I began with the expansion of $e^z$, which is \begin{eqnarray} e^z\ = \sum_{n=0}^\infty \frac{z^n}{(n)!} \end{eqnarray}
Then I found the expansion for sin(1/z), which is \begin{eqnarray} \sin\left(\frac{1}{z}\right) = \sum_{n=0}^\infty (-1)^n \frac{z^{-2n-1}}{(2n+1)!} \end{eqnarray}
But now I don't know how to go further?
Should I just substitute the first four values for $\sin\left(\frac 1 z \right)$ into the formula for $e^z$?

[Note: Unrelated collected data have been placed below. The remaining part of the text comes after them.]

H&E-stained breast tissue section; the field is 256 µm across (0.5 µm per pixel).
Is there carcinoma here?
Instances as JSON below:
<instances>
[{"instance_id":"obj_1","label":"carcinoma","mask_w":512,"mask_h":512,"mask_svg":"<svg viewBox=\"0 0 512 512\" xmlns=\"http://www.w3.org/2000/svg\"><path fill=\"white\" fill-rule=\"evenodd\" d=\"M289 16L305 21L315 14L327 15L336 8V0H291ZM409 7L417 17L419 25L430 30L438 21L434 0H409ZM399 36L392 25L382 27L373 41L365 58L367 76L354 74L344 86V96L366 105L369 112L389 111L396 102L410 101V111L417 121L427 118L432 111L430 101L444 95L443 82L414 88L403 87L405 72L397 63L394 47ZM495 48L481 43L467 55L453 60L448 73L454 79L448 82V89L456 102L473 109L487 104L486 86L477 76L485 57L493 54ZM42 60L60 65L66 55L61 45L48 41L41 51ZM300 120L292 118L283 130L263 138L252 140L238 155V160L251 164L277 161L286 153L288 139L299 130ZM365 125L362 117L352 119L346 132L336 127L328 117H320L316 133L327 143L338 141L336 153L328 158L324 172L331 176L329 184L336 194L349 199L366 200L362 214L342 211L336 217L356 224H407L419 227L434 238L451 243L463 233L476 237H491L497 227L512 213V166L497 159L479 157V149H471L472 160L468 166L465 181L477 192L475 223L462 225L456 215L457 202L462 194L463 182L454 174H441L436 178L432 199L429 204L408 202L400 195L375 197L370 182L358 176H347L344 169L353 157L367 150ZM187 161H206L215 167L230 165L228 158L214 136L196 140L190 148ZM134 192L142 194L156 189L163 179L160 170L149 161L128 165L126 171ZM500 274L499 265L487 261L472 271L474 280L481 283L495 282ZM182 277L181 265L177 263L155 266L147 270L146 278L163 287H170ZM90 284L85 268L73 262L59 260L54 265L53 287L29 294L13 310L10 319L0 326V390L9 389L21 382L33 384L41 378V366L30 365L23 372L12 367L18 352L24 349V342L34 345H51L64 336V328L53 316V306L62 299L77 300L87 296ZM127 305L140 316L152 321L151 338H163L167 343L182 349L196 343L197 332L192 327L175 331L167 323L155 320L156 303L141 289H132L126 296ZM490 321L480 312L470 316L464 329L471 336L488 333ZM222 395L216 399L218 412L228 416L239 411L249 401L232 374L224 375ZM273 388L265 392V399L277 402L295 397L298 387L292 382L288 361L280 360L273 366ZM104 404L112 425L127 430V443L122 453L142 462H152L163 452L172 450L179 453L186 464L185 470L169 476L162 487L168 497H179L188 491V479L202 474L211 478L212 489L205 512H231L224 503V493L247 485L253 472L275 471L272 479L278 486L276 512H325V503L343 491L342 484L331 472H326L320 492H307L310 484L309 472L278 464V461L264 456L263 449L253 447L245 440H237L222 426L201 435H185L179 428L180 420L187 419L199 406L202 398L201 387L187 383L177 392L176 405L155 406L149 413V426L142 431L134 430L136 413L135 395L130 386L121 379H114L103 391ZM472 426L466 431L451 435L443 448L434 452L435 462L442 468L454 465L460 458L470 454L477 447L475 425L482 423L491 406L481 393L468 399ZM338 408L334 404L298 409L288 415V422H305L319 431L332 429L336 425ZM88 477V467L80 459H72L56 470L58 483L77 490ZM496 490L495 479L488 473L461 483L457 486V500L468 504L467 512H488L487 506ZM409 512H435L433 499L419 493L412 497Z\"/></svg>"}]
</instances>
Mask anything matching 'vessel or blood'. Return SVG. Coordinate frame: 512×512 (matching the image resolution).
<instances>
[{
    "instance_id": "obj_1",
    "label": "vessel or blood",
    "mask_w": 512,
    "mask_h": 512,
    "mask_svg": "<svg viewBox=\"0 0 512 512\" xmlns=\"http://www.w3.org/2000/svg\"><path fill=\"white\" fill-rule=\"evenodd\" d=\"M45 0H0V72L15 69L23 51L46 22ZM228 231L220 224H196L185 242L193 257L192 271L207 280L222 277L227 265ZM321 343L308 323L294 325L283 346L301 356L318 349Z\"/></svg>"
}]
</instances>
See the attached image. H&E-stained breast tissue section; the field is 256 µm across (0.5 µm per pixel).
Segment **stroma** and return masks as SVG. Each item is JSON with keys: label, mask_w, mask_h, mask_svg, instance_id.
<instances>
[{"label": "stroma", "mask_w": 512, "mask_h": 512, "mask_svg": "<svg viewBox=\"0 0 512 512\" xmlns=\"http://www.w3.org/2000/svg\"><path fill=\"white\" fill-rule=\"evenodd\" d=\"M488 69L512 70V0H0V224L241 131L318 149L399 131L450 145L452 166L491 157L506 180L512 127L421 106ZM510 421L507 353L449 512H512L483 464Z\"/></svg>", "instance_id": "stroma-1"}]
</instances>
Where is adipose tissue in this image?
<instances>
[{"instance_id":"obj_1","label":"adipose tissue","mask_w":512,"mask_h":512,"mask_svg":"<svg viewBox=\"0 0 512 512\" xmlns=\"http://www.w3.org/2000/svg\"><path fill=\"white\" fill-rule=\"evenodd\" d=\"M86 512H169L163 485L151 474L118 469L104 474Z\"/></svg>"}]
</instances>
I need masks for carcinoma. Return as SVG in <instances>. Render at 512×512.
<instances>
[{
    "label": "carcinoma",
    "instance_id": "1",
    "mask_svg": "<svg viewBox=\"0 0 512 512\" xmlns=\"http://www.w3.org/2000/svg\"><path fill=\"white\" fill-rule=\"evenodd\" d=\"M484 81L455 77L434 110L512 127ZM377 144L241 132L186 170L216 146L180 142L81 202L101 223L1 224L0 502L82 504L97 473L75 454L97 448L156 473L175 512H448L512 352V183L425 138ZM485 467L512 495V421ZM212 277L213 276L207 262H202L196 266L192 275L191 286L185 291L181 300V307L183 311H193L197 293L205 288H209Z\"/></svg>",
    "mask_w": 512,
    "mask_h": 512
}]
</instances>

Substitute $\sin( \frac{1}{z})=\frac{1}{z}-\frac{1}{6z^3}+\cdots$ into the series for $e^z$ ... we have \begin{eqnarray*} e^{\sin( \frac{1}{z})}=1+(\frac{1}{z}-\frac{1}{6z^3}+\cdots)+\frac{1}{2}(\frac{1}{z}-\frac{1}{6z^3}+\cdots)^2+\frac{1}{6}(\frac{1}{z}-\frac{1}{6z^3}+\cdots)^3 +\frac{1}{4!}(\frac{1}{z}+\cdots)^3 \cdots \end{eqnarray*} Expanding & collecting terms ... we have \begin{eqnarray*} e^{\sin( \frac{1}{z})}=1+\frac{1}{z}+\frac{1}{2}\frac{1}{z^2}+\frac{1}{z^3}(-\frac{1}{6}+\frac{1}{6})+\frac{1}{z^4}(\frac{1}{4!}-\frac{2}{2 \times 6} )+\cdots \end{eqnarray*} So the first $4$ non zero terms are \begin{eqnarray*} e^{\sin( \frac{1}{z})}=1+\frac{1}{z}+\frac{1}{2}\frac{1}{z^2}-\frac{1}{8}\frac{1}{z^4}+\cdots \end{eqnarray*}